Popular fiction is driven by plot. It is more or less just a story. Don’t ask questions of it. It’s the book equivalent of comfort food. Call it light/vacation/mindless reading. 

Literary fiction probes the reader. It will examine the character of the people involved in the story. As Bret Lott puts it in Letters and Life, “Literary fiction confronts us with who we are and makes us look deeply at the human condition.”

Peterson was a literary pastor. He concerned himself with the character of pastoral ministry. Before The Message,his famed Bible translation, pastors knew Peterson as a fellow pastor writing to us about pastoral ministry in North America. He made us look deeper at our calling. 

I’ve been asked if it’s okay to read The Message. In my experience under the interdenominational big tent, questions like that have the ring of fundamentalist influence, which Peterson left behind him as a young man. I thought I had too, but I still find it in my default settings. Just recently I second-guessed blessing someone’s steady diet of The Messagein their Bible reading. Shouldn’t I have recommended a more hearty alphabet soup (ESV, NAS, NIV)?

That’s why I’ve needed Peterson all these years. I’m not the ecumenist he was, nor do I desire to be. But in his writing my tribalism was confronted. I came up in churches where the accent was always on Jesus’ will. From Peterson I got the complement of Jesus’ way. In this I was like the lady he remembers from his youth, who puttered around her spacious house with the shades always drawn. He wanted to throw the windows open for her. 

He did the pastoral equivalent of that for me. Peterson called any pastor who would listen away from the gospel according to America. He stuck a pin in every aspiration to climb the ladder or find greener grass everywhere but where God sent me. He called our bluff in this because pastors, like Jonah, head for Tarshish way too easily. 

But he did it by engaging our imagination, not railing at us. Peterson called repentance “the first word in Christian immigration, [that] sets us on the way to traveling in the light. It is a rejection that is also an acceptance, a leaving that develops into an arriving, a no to the world that is a yes to God.” He called worship “the strategy by which we interrupt our preoccupation with ourselves and attend to the presence of God.”

Worship and repentance pace “a long obedience in the same direction.” Peterson is credited with originating that phrase, but he baptized it out of Friedrich Nietzche’s Beyond Good and Evil: “The essential thing ‘in heaven and earth’ is…that there should be a long obedience in the same direction; thereby results, and has always resulted in the long run, something which has made life worth living.” 
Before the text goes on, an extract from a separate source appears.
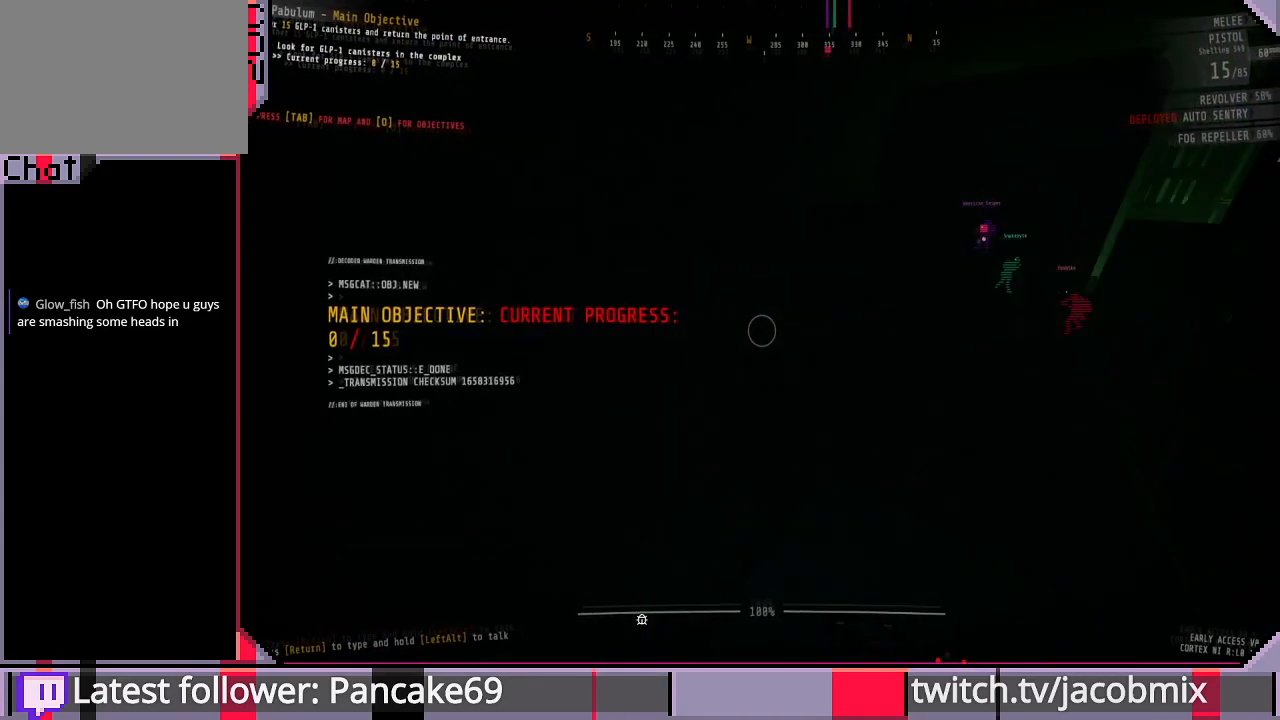
{"keys": ["shift", "w"], "mouse": [], "events": []}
Peterson kept a lot of us from becoming practical Nietzcheans—hating the church for its weakness and hypocrisies while making our living from it. It’s an occupational hazard for professional Christians. I would go to a Peterson book when I thought I wanted out of the church. He’d send me back in every time. And not just back in, but back in wanting to be a truer servant, never a user, of the Lord’s people. From Peterson I learned that the church, every church, is “equal parts mystery and mess.”

I’ve had many guides in Christ but not many fathers, so I take this space to pay homage to one. The next verse in 1 Corinthians 4, Paul says, “I urge you, then, be imitators of me.” (The Message: “I’m not, you know, asking you to do anything I’m not already doing myself.”) For almost three decades in ministry now, I’ve been a poor imitation of the literary pastor I found in Peterson.

But there are many of us in pastoral ministry today with five smooth stones for the work. Many of us are practicing resurrection. We’re leaping over walls, working the angles, and running with the horses because God used Eugene H. Peterson’s honest writing to vocationally form us. It is no overstatement to say I don’t think I would be an evangelical pastor today if not for him.